AI and Emerging Technology in Osteopathic Medical Education

Published May 11, 2026

Artificial intelligence (AI) is rapidly changing the way medicine is practiced, and osteopathic medical education is well-positioned to help shape what comes next. A 2025 national survey conducted by AACOM (Speicher, 2026) found strong interest and growing engagement with AI across the field, with more than 60% of respondents reporting they use AI tools at least weekly.

The survey, which included feedback from 715 faculty members across 49 institutions, highlighted both excitement and a need for additional support and resources. In response, AACOM developed the AI and Emerging Technology Hub to directly address the areas that faculty identified as most important for advancing AI knowledge and integration in medical education, including:

  1. AI Policy/Governance
  2. Foundational AI Literacy
  3. Academic Integration of AI

View the full report here.


Initiative Objectives

Informed by the national needs assessment, this initiative is organized around five core commitments:

  1. Establishing a foundation for AI integration
  2. Building faculty and institutional capacity
  3. Integrating AI into osteopathic curricula
  4. Fostering collaboration and innovation
  5. Addressing ethics, equity and accessibility considerations

Phases of AI Project from Pre-Phase to 4 .  We are now in Phase 2, Soft Launch & Refinement, Spring 2026


Phase 1: Planning and AI Hub Build (Through April 2026)

Phase 1 establishes the infrastructure and content foundation of the AI Hub in advance of Educating Leaders 2026, the AACOM Annual Conference, and Year 1 implementation of the Strategic Plan. The Hub launches with four content areas—Governance, AI Foundations, Academics and Showcase—each designed to address a specific, data-identified gap from the survey.

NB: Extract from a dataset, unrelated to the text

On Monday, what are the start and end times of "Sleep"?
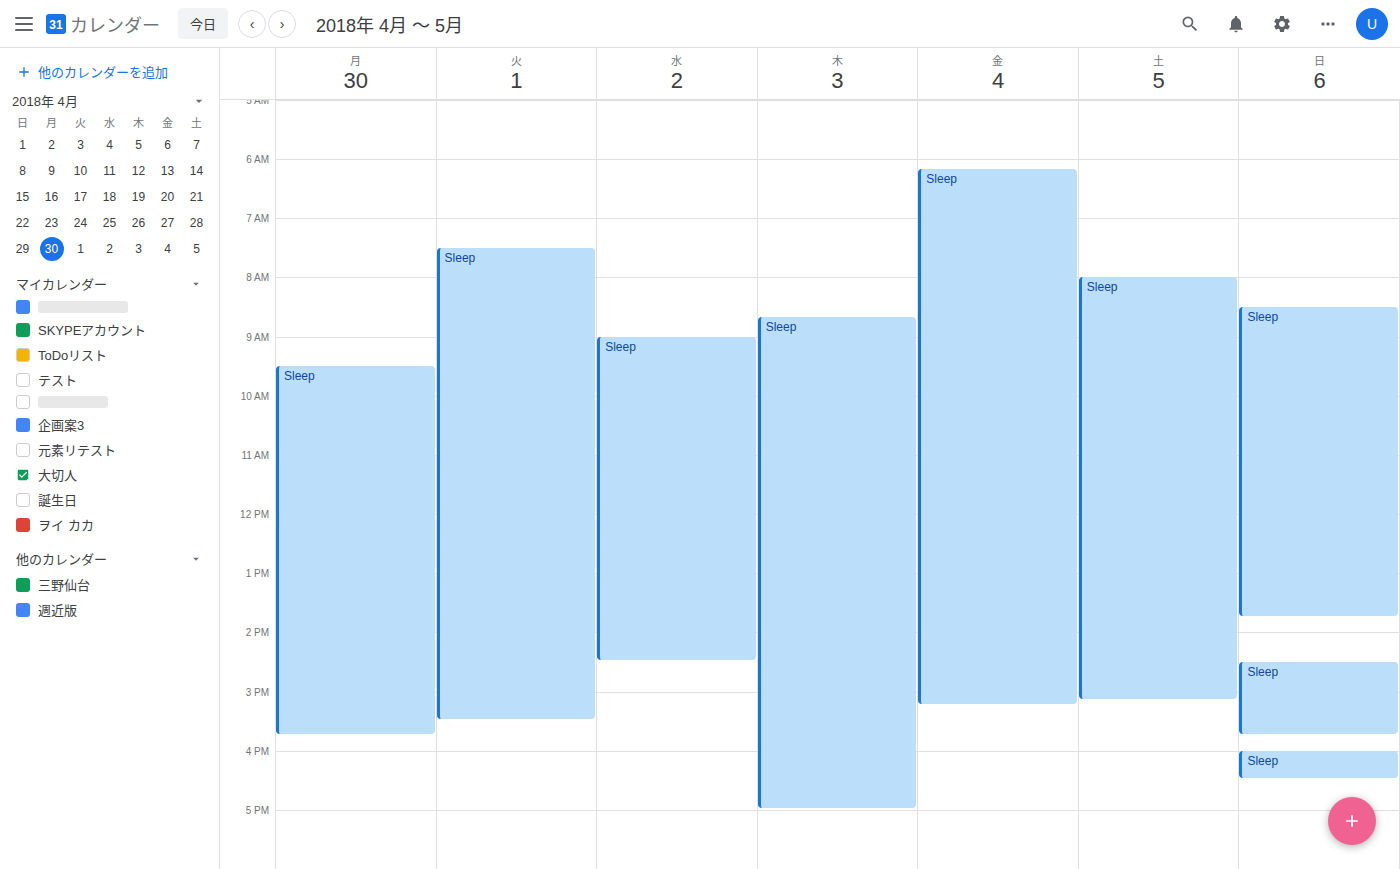
9:30 AM to 3:45 PM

Survey findings directly informed each content area. Policy gaps shaped the Governance section: 49.5% of college of osteopathic medicine (COM) faculty were unsure whether their institution had an AI policy, 8.2% confirmed that no policies existed. Only 16.9% reported policies covering both students and faculty. Faculty also identified academic integrity, data privacy, intellectual property and clinical safety as areas that policies must address.

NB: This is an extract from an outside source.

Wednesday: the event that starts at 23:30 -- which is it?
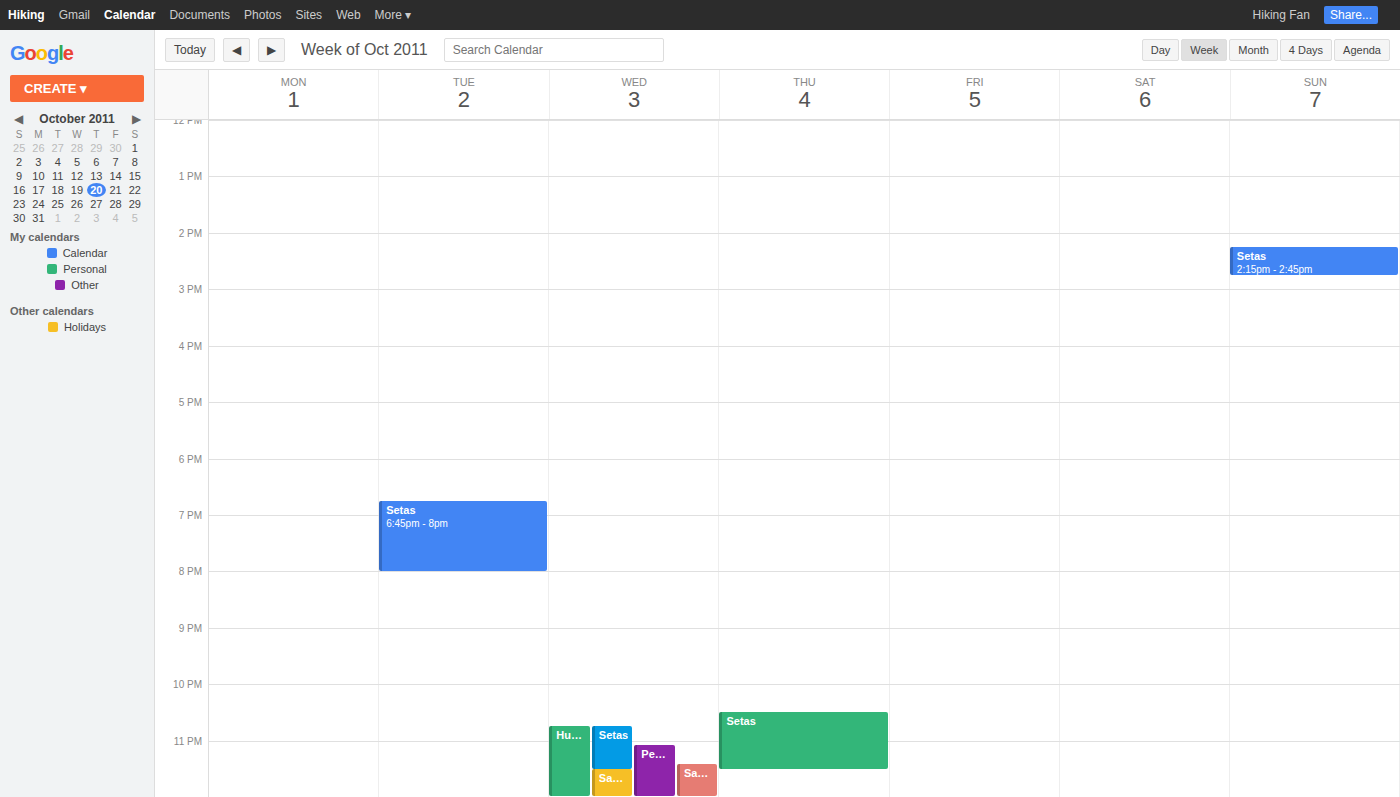
"San Pedritos"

Demand for foundational training shaped the AI Foundations section: foundational AI literacy ranked first among faculty development priorities (mean rank 2.20), hands-on tool training ranked second (mean rank 2.71) and both clinical and nonclinical faculty agreed on these top two priorities, supporting a shared curriculum.

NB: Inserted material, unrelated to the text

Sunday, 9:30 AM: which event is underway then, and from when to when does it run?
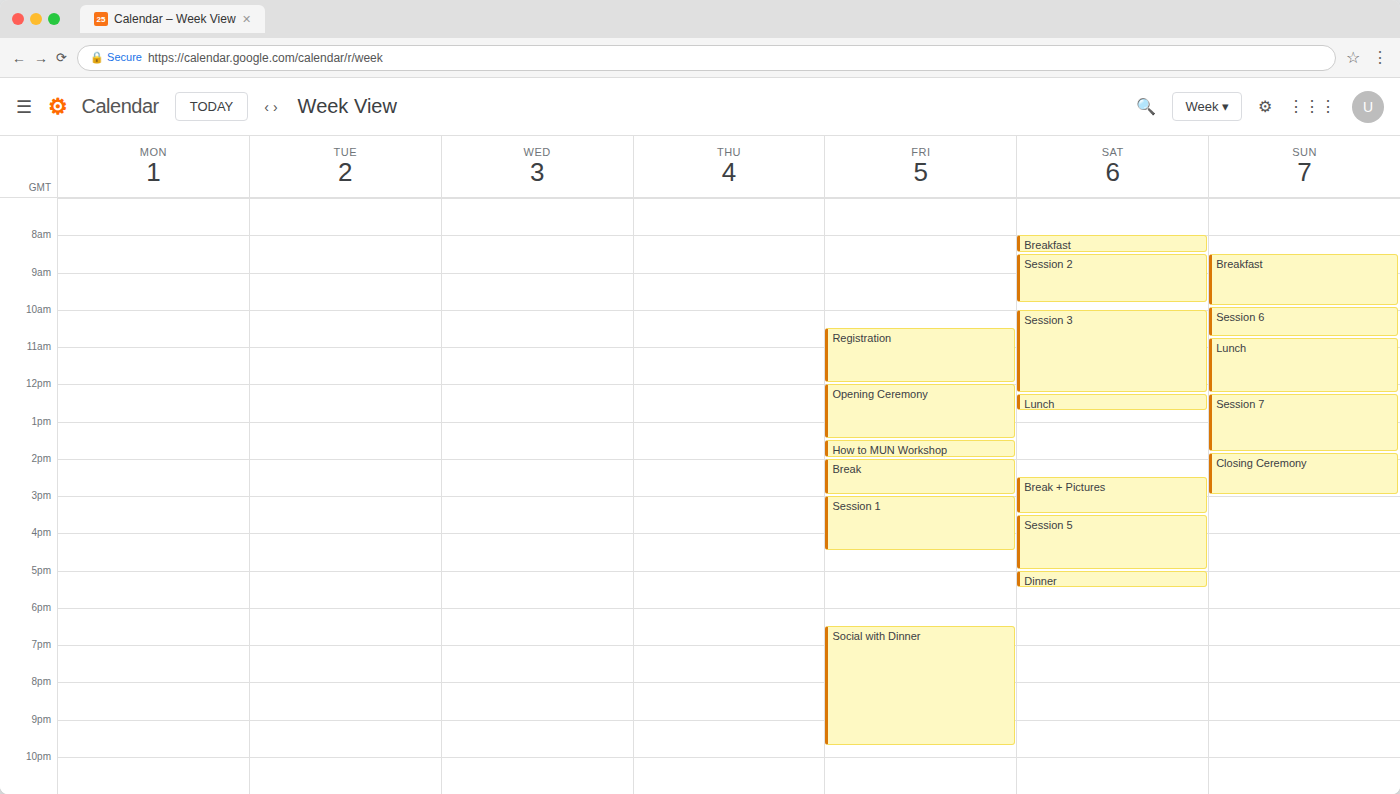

The highest-need training domains shaped the Academics section: AI in competency-based assessment and feedback (M = 3.57), policy and governance (M = 3.50) and AI for curriculum design (M = 3.47) all ranked above the scale midpoint, while faculty comments called for practical exemplars and role-relevant implementation guidance.

Qualitative data shaped the Showcase section: faculty consistently requested peer exemplars and COM-to-COM knowledge sharing, underscoring that the field learns effectively from its own practitioners.

To transform findings into content, Governance provides model policy and communication templates covering academic integrity, data privacy, intellectual property and clinical safety. AI Foundations offers a six-module, self-paced curriculum covering core AI concepts, professional and responsible use, tool selection and prompting strategies. Academics include an Educator's Toolkit for curriculum design, CBME-aligned assessment and workflow integration from pre-clerkship through graduate medical education. Showcase offers a library of short-form faculty spotlight videos featuring COM implementation stories. Phase 1 also launches AI-OME, a dedicated AACOM community of practice that connects AI champions across COMs.


Phase 2: Soft Launch & Refinement (April-May 2026)

Phase 2 coincides with Educating Leaders 2026 and marks the Hub's soft public launch, with a focus on engagement, feedback and relationship-building with COM leadership. Activities include a pre-conference workshop that provides guided orientation to Hub resources; a collection of leadership spotlights and implementation stories for the Showcase section; structured feedback from AI Advisory Meeting participants to inform Phase 3 development; and formal recognition of AI Advisory Team members for their contributions to the initiative.


Looking Ahead

Phases 3 and beyond will expand the Hub to include competency-aligned tools for clinical practice and research, vendor and software resources and micro-credentialing pathways. This work will build toward the Strategic Plan's longer-term vision of expanding AI and emerging technology integration across all COMs and assessing progress against evidence-based outcomes.